Catholic tradition reads this passage as a cornerstone text in the theology of forgiveness as a precondition for receiving divine mercy. The Catechism of the Catholic Church states directly: "It is not in our power not to feel or to forget an offense; but the heart that offers itself to the Holy Spirit turns injury into compassion and purifies the memory in transforming the hurt into intercession" (CCC 2843). More pointedly, the Catechism ties the fifth petition of the Lord's Prayer to this Sirachic logic: "This outpouring of mercy cannot penetrate our hearts as long as we have not forgiven those who have trespassed against us" (CCC 2840).
St. John Chrysostom, commenting on the parallel Gospel texts, echoes Ben Sira precisely: "Nothing so makes God unwilling to forgive sins as when we are implacable against our fellow-servants" (Homilies on Matthew, 19). St. Augustine similarly identifies the refusal to forgive as a form of self-condemnation: the unforgiving person ratifies the very principle of strict justice that will undo them (Enchiridion, 74).
The Council of Trent, in its Decree on Justification, affirmed that true contrition — which is required for the sacrament of Penance — must include the will to forgive enemies and to fulfill the obligations of fraternal charity (Session VI, Canon XI). This means Ben Sira's condition is not merely ethical wisdom but is embedded in the very sacramental structure of reconciliation.
The "flesh" (sarx) of v. 5 anticipates a theological category that will run from St. Paul through the Desert Fathers: the flesh as the seat of disordered passions, among which nursing wrath is paradigmatic. St. John Cassian (Institutes, Book VIII) devotes extended analysis to wrath as a vice that, if fed, becomes a "demon" obscuring the mind in prayer — a remarkable parallel to Ben Sira's image of "nourishing" anger.

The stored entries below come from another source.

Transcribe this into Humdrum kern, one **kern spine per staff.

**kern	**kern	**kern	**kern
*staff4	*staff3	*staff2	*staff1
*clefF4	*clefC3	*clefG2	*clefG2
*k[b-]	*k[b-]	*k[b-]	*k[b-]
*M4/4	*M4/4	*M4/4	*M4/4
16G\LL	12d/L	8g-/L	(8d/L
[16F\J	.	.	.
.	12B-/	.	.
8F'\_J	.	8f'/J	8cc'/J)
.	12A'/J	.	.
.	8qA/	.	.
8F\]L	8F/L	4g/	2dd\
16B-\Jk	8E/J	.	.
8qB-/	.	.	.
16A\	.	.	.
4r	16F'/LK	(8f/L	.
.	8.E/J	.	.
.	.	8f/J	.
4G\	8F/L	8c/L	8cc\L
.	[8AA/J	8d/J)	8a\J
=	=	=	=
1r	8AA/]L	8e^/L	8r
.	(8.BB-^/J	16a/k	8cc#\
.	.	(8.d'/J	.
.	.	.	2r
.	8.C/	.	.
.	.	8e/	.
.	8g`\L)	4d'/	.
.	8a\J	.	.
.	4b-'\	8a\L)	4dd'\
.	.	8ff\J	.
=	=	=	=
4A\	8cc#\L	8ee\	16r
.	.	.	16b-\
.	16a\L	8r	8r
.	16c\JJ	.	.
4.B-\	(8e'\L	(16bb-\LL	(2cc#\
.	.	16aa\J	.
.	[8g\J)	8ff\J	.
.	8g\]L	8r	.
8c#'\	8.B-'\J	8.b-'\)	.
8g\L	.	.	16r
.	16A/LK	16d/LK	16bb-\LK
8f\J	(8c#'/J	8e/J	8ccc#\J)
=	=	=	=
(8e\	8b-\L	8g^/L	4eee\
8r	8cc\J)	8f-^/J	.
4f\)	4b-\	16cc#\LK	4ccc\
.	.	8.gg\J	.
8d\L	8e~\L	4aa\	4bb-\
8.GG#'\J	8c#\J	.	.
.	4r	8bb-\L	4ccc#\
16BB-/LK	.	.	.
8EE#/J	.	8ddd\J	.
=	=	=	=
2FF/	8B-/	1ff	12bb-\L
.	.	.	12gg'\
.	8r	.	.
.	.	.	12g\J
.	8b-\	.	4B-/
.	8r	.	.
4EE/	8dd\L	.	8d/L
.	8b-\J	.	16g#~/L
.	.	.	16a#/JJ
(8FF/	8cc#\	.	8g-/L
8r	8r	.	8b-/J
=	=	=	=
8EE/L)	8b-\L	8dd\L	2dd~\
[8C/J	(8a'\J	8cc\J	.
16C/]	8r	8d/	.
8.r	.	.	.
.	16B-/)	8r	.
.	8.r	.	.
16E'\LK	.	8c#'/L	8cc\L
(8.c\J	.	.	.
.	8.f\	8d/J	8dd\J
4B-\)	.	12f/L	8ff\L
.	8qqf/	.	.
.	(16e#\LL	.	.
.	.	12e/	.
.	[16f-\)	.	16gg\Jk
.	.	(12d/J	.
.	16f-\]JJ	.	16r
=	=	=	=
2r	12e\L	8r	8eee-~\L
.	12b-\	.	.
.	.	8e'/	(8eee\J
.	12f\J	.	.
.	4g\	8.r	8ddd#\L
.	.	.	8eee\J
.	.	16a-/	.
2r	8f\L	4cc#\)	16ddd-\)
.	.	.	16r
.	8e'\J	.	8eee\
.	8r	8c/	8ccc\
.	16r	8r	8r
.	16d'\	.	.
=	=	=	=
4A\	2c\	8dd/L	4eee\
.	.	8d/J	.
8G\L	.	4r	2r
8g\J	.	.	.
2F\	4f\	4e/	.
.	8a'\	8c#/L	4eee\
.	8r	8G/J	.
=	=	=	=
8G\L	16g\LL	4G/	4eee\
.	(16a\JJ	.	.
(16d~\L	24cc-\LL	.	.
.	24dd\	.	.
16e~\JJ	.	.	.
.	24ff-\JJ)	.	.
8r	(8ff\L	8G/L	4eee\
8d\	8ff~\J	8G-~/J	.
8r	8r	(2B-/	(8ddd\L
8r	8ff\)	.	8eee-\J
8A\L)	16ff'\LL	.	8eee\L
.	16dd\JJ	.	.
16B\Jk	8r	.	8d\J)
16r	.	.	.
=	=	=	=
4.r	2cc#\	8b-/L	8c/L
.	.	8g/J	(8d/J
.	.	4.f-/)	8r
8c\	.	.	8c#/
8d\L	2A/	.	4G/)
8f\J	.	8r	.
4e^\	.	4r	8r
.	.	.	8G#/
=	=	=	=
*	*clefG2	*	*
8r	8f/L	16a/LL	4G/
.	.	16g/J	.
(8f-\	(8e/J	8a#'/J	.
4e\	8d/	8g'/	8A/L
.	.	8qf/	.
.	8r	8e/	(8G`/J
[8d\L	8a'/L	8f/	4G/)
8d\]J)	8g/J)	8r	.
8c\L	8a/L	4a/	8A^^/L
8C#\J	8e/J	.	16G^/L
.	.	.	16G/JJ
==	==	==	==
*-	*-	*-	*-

A contemporary Catholic will encounter the challenge of these verses not in dramatic feuds but in the ordinary friction of parish life, family conflict, and workplace grievance — in the grudge nursed for years against a sibling, the coldness maintained toward a former friend, the theological resentment harbored against a priest or bishop. Ben Sira's passage demands a concrete examination: Am I, at this moment, "harboring" anger against anyone? And am I simultaneously approaching the sacrament of Penance or the Mass, expecting God's mercy?
The practical application is stark: before Confession, before the Sign of Peace at Mass (itself a structural enactment of Mt 5:23–24), before praying the Our Father, pause and identify any specific person toward whom wrath is being "nourished." The spiritual exercise is not to manufacture a feeling of forgiveness but to make a decision — to release the claim, to pray for the person, even once. The Catechism reminds us this is not optional spiritual heroism but a condition for receiving the mercy the liturgy is about to offer. Ben Sira would recognize every Sunday Mass as the moment his question in verse 3 becomes urgent and answerable.
Verse 5 — "He himself, being flesh, nourishes wrath. Who will make atonement for his sins?" The final verse brings the passage to a stark close. "Being flesh" (sarx) is a term denoting creaturely limitation, mortality, and susceptibility to sin — a person who knows their own fragility from the inside. Yet this same flesh-creature "nourishes" (trephō) wrath, as if feeding a living thing, sustaining anger by deliberate cultivation. The closing question — "who will make atonement?" — is left deliberately open. At the literal level, it implies: no one will; you have forfeited that mercy. At the typological level, it is a question that the New Testament will answer definitively in the person of the one Mediator (1 Tim 2:5), whose atonement is precisely what the unforgiving person refuses to enter into.